### WHAT YOU NEED TO DO
Your answer should be the exact lines of the data below from the one containing "integrating AI courses into the information" through the one containing "Celebrities"; please include nothing else.

### RECORDS FOR PROCESSING
********************

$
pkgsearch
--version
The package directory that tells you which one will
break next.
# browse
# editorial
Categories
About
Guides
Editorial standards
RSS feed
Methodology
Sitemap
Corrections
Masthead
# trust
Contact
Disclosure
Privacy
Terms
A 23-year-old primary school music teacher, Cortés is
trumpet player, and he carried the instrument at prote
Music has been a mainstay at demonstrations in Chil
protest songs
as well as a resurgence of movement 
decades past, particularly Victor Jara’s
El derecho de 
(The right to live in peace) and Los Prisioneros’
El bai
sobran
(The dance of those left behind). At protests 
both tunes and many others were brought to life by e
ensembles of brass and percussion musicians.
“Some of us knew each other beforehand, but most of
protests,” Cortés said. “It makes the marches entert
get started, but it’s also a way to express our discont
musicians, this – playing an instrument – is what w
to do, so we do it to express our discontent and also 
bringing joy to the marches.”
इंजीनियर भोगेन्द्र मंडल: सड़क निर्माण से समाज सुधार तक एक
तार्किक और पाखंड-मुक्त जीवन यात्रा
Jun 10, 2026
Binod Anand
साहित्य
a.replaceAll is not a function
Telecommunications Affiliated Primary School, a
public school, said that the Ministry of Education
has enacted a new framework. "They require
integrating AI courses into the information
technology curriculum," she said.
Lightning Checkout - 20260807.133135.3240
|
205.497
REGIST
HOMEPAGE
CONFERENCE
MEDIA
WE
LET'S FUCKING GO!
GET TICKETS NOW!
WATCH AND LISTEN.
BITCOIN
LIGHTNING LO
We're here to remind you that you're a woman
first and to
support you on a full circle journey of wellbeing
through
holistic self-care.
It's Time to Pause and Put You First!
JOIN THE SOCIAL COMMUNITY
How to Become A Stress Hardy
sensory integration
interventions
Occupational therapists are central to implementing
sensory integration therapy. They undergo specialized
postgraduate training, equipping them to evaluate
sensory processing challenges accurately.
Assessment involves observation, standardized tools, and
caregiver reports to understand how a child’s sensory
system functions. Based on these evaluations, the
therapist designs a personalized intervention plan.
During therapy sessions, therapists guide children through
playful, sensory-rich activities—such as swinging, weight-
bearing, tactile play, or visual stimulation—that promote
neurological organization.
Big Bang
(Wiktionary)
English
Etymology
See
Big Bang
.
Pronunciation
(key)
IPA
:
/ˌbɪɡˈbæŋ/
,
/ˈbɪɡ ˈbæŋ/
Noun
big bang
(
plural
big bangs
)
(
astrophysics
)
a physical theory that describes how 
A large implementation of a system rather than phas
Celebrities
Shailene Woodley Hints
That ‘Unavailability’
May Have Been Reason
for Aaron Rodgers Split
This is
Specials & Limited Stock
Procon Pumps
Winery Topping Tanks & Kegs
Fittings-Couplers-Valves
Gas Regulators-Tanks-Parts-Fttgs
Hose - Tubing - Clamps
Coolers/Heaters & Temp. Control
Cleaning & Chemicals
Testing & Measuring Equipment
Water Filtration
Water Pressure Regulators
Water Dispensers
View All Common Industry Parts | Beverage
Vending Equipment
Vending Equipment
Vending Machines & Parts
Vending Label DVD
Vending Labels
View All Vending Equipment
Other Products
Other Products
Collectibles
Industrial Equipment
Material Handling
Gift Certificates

********************

### ANSWER TO THE EXERCISE
integrating AI courses into the information
technology curriculum," she said.
Lightning Checkout - 20260807.133135.3240
|
205.497
REGIST
HOMEPAGE
CONFERENCE
MEDIA
WE
LET'S FUCKING GO!
GET TICKETS NOW!
WATCH AND LISTEN.
BITCOIN
LIGHTNING LO
We're here to remind you that you're a woman
first and to
support you on a full circle journey of wellbeing
through
holistic self-care.
It's Time to Pause and Put You First!
JOIN THE SOCIAL COMMUNITY
How to Become A Stress Hardy
sensory integration
interventions
Occupational therapists are central to implementing
sensory integration therapy. They undergo specialized
postgraduate training, equipping them to evaluate
sensory processing challenges accurately.
Assessment involves observation, standardized tools, and
caregiver reports to understand how a child’s sensory
system functions. Based on these evaluations, the
therapist designs a personalized intervention plan.
During therapy sessions, therapists guide children through
playful, sensory-rich activities—such as swinging, weight-
bearing, tactile play, or visual stimulation—that promote
neurological organization.
Big Bang
(Wiktionary)
English
Etymology
See
Big Bang
.
Pronunciation
(key)
IPA
:
/ˌbɪɡˈbæŋ/
,
/ˈbɪɡ ˈbæŋ/
Noun
big bang
(
plural
big bangs
)
(
astrophysics
)
a physical theory that describes how 
A large implementation of a system rather than phas
Celebrities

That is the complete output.